_Teks Bacaan:_
::::

Di atas kertas, Indonesia memang sudah jauh meninggalkan Jepang. Namun, jangan cepat berpuas diri mengingat Jepang sedang gencar menyukseskan program wisatawan Muslim, tentunya lengkap dengan sertifikasi halal. Jika Indonesia hanya berupaya meningkatkan kunjungan wisatawan mancanegaranya secara ”konvensional” , bukan mustahil langkahnya akan terhenti di angka yang sudah diraih saat ini.
Menurut Dananjaya Axioma, Director Tourism and Exchange Division ASEAN-Japan Centre, pada tahun 2012, Jepang memang baru bisa mendatangkan sekitar 100.000 wisatawan asal Indonesia ke negerinya. ”Akan tetapi, pada semester pertama tahun 2013 ini Jepang sudah berhasil meraih peningkatan kedatangan wisatawan Indonesia sebesar 50,1 persen, menjadi 65.200 orang,” kata Danan. ASEAN-Japan Centre yang digelutinya merupakan pusat promosi perdagangan, investasi, dan pariwisata ASEAN.
Bagaimana dengan Indonesia? Selama Januari hingga Juli 2013, kunjungan wisatawan Jepang ke Indonesia hanya meningkat 9,5 persen dari tahun sebelumnya. Itu pun peningkatan dari kunjungan wisatawan Jepang yang menurun cukup tajam pada tahun 2012.

::::

_Baris Data:_

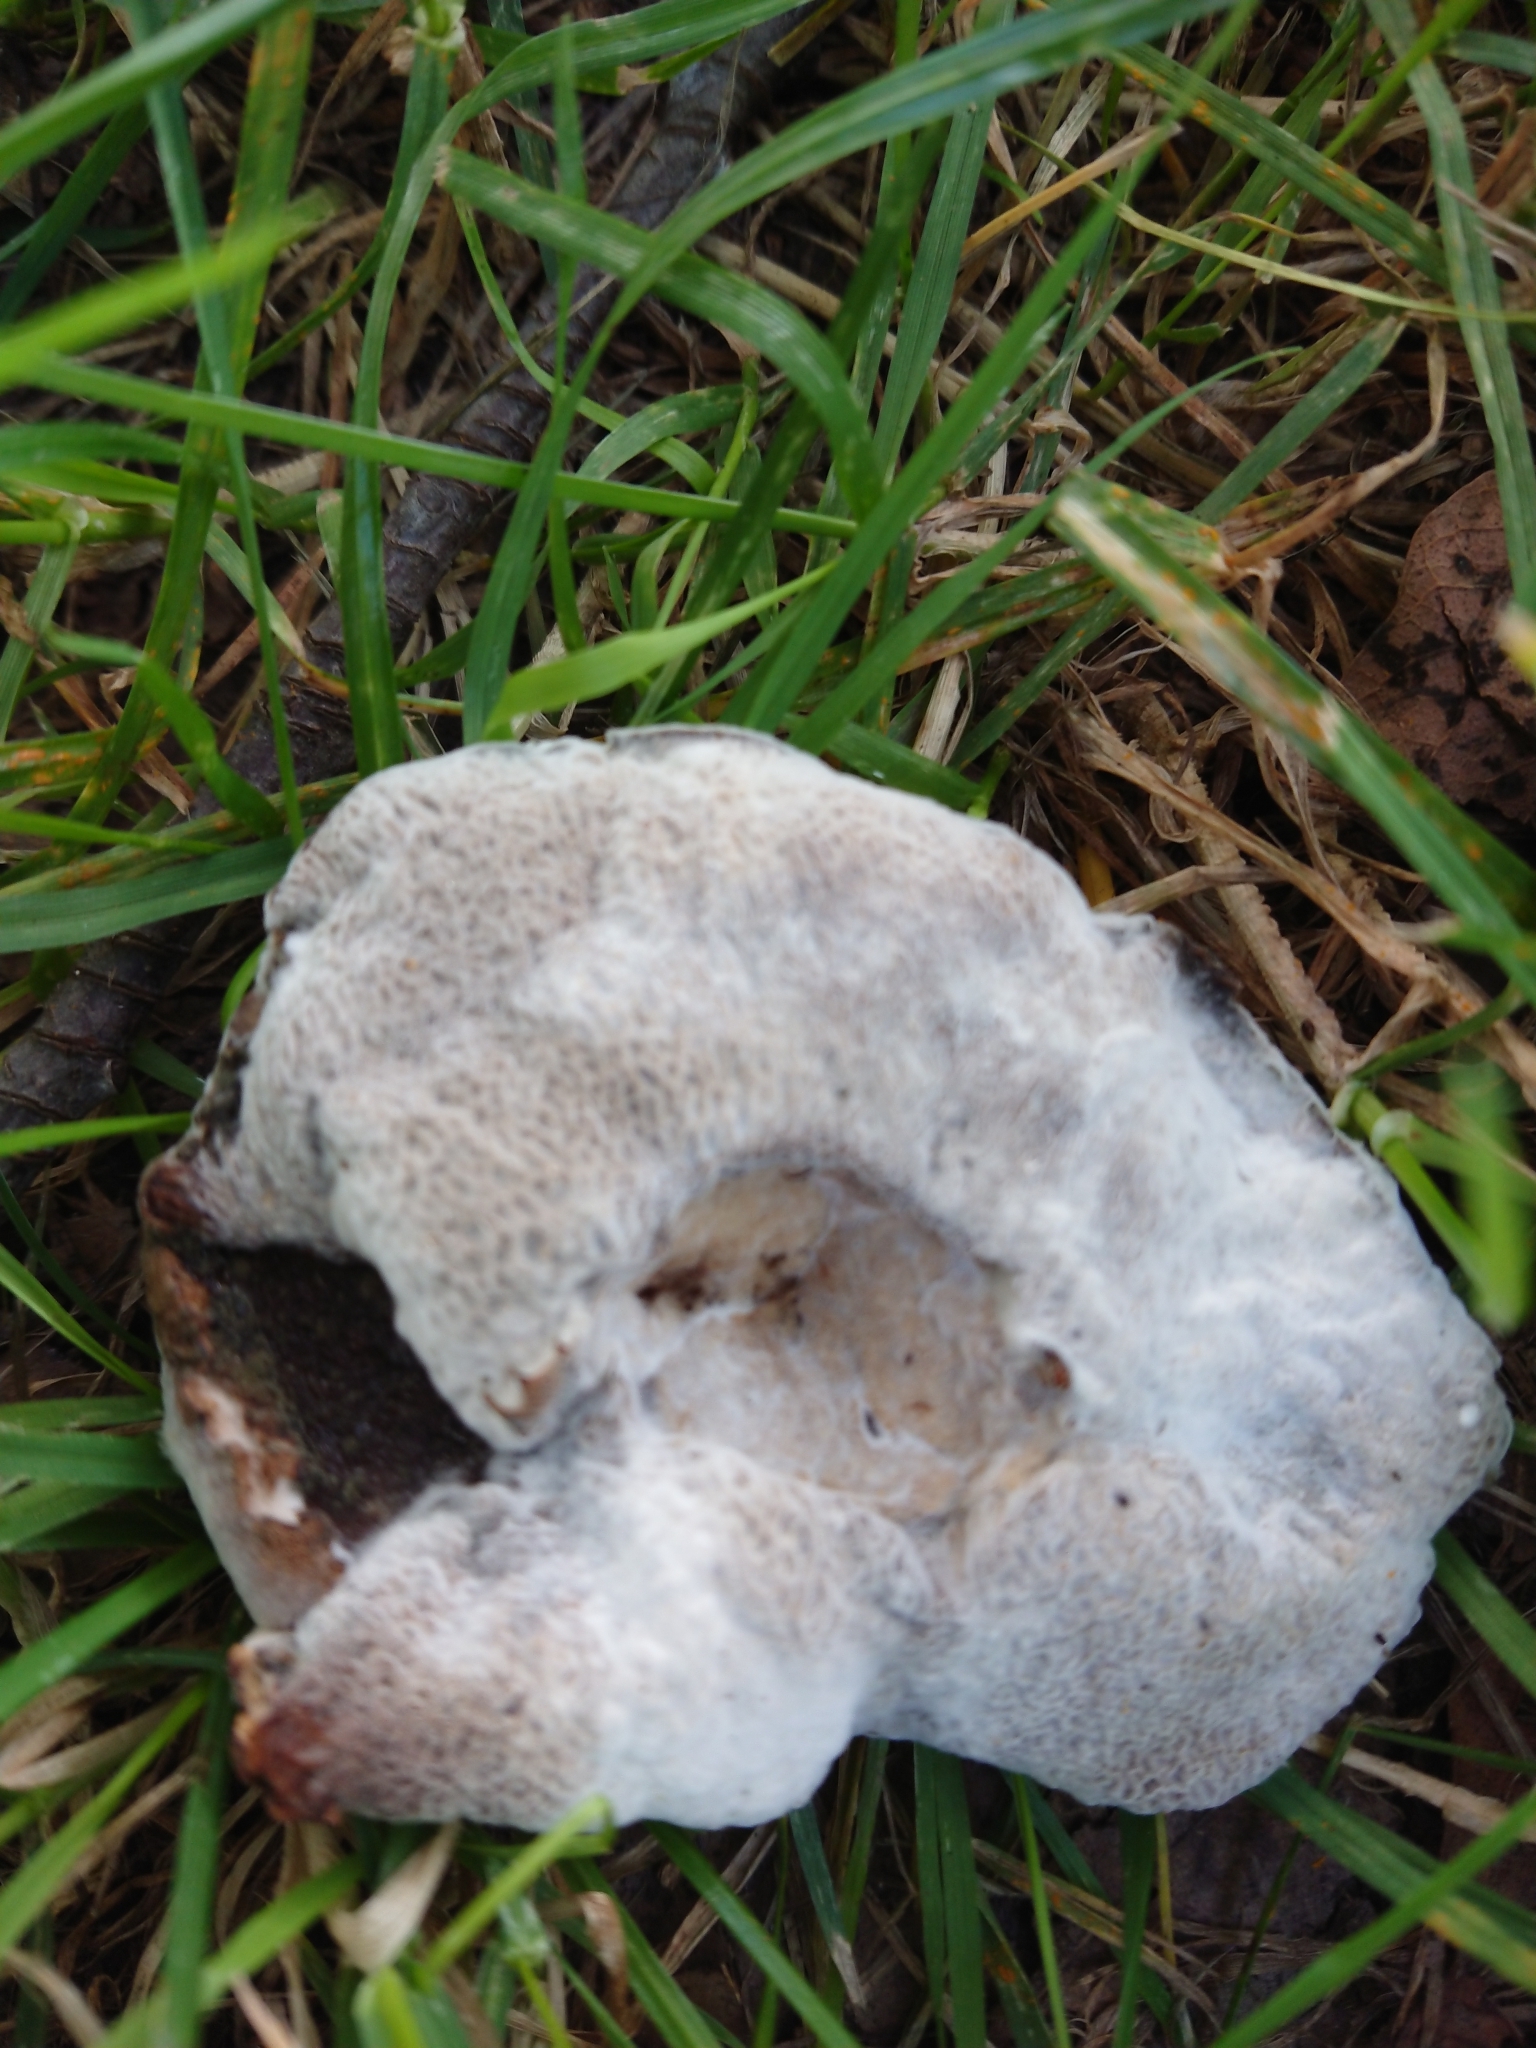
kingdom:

::::

_Yang Diharapkan:_
Menurut teks bacaan tentang pariwisata Indonesia dan Jepang, berapa persen kenaikan kedatangan wisatawan Indonesia ke Jepang pada semester pertama tahun 2013?

_Jawaban:_
Kenaikannya sebesar 50,1 persen.